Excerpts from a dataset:
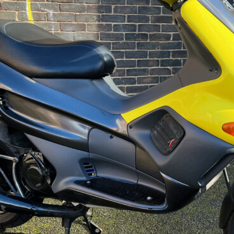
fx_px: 489
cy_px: 127
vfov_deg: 26.9
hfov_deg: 26.8
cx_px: 153
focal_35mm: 64
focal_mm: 5.7
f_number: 1.5
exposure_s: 1/604
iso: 50
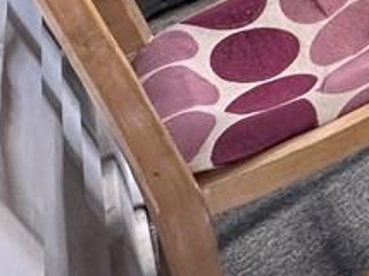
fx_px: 713
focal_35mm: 67
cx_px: 767
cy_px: -288
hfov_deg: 17.9
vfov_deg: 16.3
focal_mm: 2.22
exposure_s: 1/99
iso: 160
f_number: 2.2
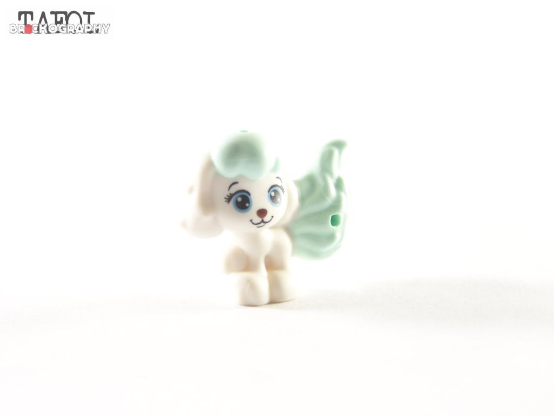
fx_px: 1312
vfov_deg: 18.0
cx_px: 277
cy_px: 208
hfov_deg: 23.8
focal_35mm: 82
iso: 200
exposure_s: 1/20
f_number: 3.2
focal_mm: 13.7
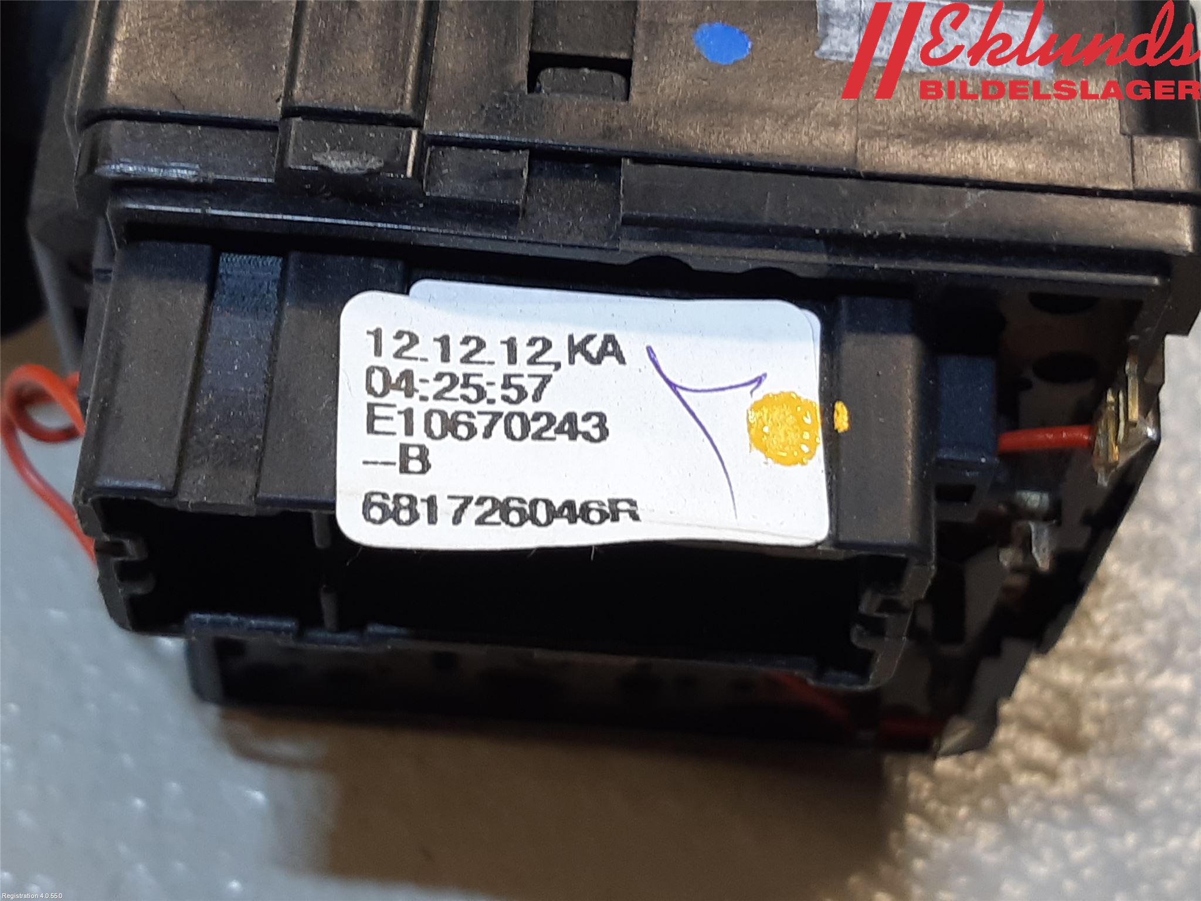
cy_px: 450
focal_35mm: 26
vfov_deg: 53.1
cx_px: 600
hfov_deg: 67.3
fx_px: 902
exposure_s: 1/50
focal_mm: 3.93
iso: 50
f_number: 1.7
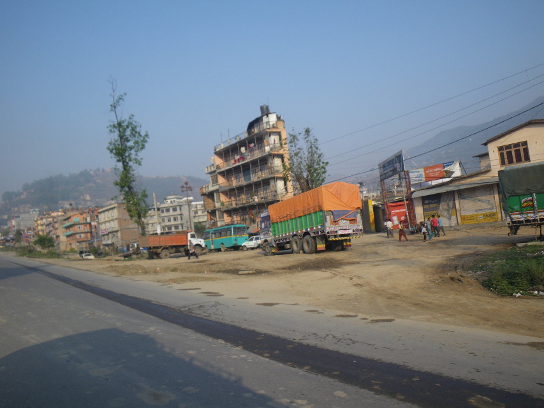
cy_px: 204
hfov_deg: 63.4
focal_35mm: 28
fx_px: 440
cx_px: 272
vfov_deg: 49.8
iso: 50
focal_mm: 5
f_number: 4.2
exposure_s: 1/250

**Written task**
The reply should hold only the lines running from the top of the records to the line containing "f_number: 3.2", both included, copied exactly with no pictures.

**Response to this task**
fx_px: 489
cy_px: 127
vfov_deg: 26.9
hfov_deg: 26.8
cx_px: 153
focal_35mm: 64
focal_mm: 5.7
f_number: 1.5
exposure_s: 1/604
iso: 50
fx_px: 713
focal_35mm: 67
cx_px: 767
cy_px: -288
hfov_deg: 17.9
vfov_deg: 16.3
focal_mm: 2.22
exposure_s: 1/99
iso: 160
f_number: 2.2
fx_px: 1312
vfov_deg: 18.0
cx_px: 277
cy_px: 208
hfov_deg: 23.8
focal_35mm: 82
iso: 200
exposure_s: 1/20
f_number: 3.2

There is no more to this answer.